Biftinex’s upper echelon began orchestrating the deal in December of 2018, and according to the document, Bitfinex alerted the NYAG to the deal “one month before it was closed, providing OAG a general overview of [it].” The NYAG makes mention of this in its own letter, but it qualifies that it wasn’t alerted of the deal’s final structure until after it was finalized and that it had changed from its first draft.

“The description of the transaction differed significantly from what OAG was told just weeks earlier in the February 21. 2019 meeting. and included new information about a previous. undisclosed transfer of $625 million from Tether’s reserves to Bitfinex,” the ex parte order reads.

Hoegner makes no reference to the $625 million Tether transferred to Bitfinex’s Bahama-based Deltec bank account; it only touches on $675 million that was transferred from Bitifinex’s Crypto Capital account to Tether’s Crypto Capital account for “the protection of Tether.”

This transaction, which the document claims took place on an “arms-length basis” was signed for both sides by the same representative counsel, Giancarlo Devasini.

Under the Tether

The letter continues to say that the deal has not interfered with Tether’s usual business dealings as the NYAG’s letter might suggest, adding that “the average daily fiat redemption has been $566,066.00, with the largest being $24.2 million.”

This is drawn from a reserve of “cash or cash equivalents (short term equivalents)” of $2.1 billion.
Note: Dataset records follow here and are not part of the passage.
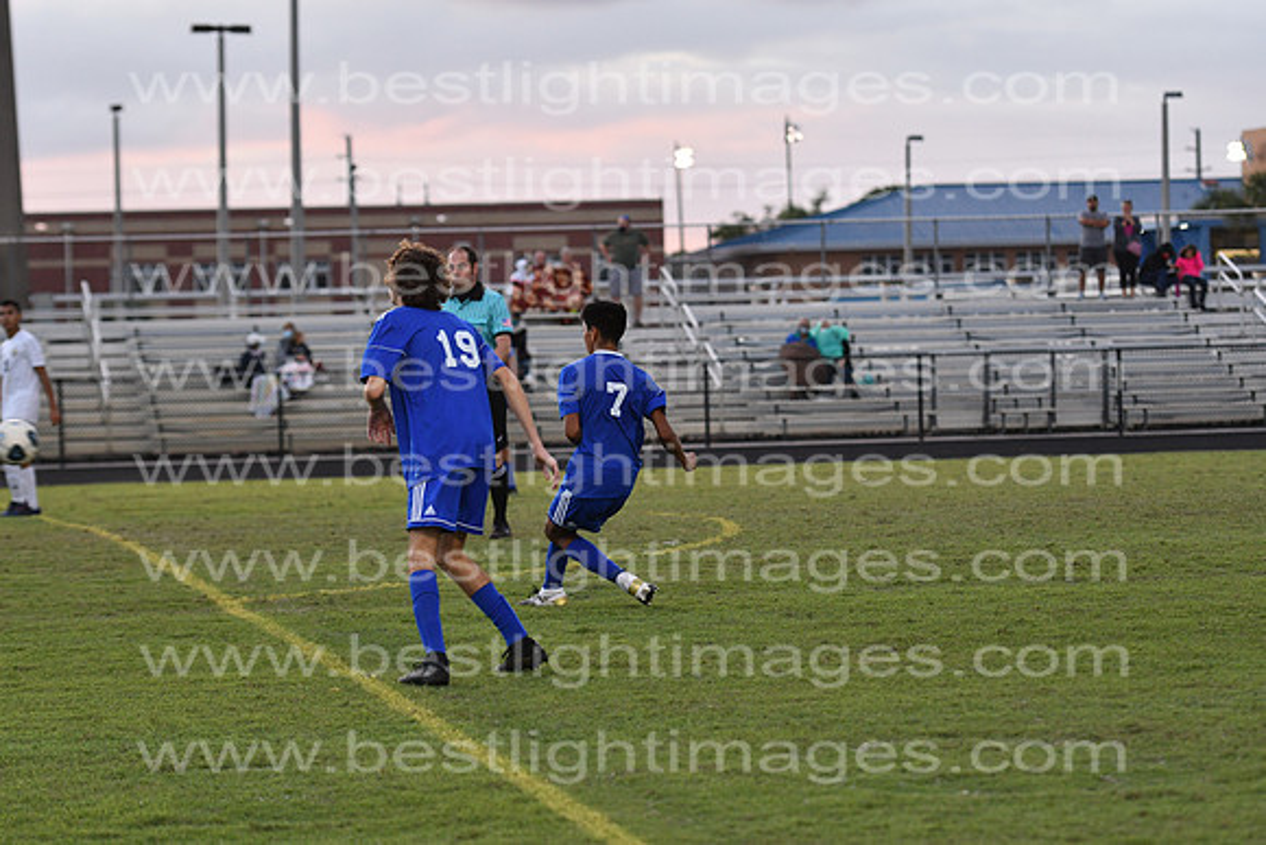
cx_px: 633
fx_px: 5170
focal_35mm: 147
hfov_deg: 14.0
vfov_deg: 9.3
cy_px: 422
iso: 800
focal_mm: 98
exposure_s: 1/640
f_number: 3.2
With its market cap at $2.8 billion, that means Tether is running at a 74 percent reserve, Hoegner admits, going further to say that Bitfinex can draw on the line of credit until this percentile drops to 68.

With a deposit-to-reserve ratio of 3 to 4, Bitfinex is doing leagues better than banks that are legally obligated to only hold fractions of reserves at or lower than 10 percent, the document points out. That Tether is operating with fractions in its reserves has also been well covered by industry media, Hoegner argues, when Tether made changes to its website’s policies.

“Market participants appear to understand that tether is not at risk,” Hoegner concludes. Turning the tables, the lawyer argues that the NYAG’s “misleading” letter did more damage as the market shed some $10 billion in capitalization in response, and he argues that “market confidence in U.S. Dollar tether remained strong, as tether continued to trade at $0.99” — this is after USDT dipped to $0.97 following the news.

In a memorandum defending Hoegner’s stance, Zoe Phillips, an attorney for Tether, argues that the NYAG has no business meddling in Bitfinex and Tether’s affairs as long as there is responsible disclosure.

“… the Attorney General has no authority to dictate how Bitfinex and Tether do business with one another, or the amount of reserves that Tether must hold. The Martin Act is an antifraud statute enacted to ensure that there is proper disclosure about the risks associated with the sale of securities and commodities … Tether states plainly on its website that tethers are backed by reserves in various forms, specifically including ‘loans’ to ‘affiliated entities.’”

For its own part, one of the NYAG’s qualms with the line-of-credit arrangement is that Tether holders and Bitfinex users were not informed.

Still, Hoegner’s letter draws the same conclusion that the “OAG’s application contains numerous mischaracterizations and omissions that undercut its request for injunctive relief.” It gives no indication that Bitfinex will comply with the NYAG’s demand to comply with a series of requests by May 3, 2019, arguing that it would “impede the normal operations of Bitfinex’s business.”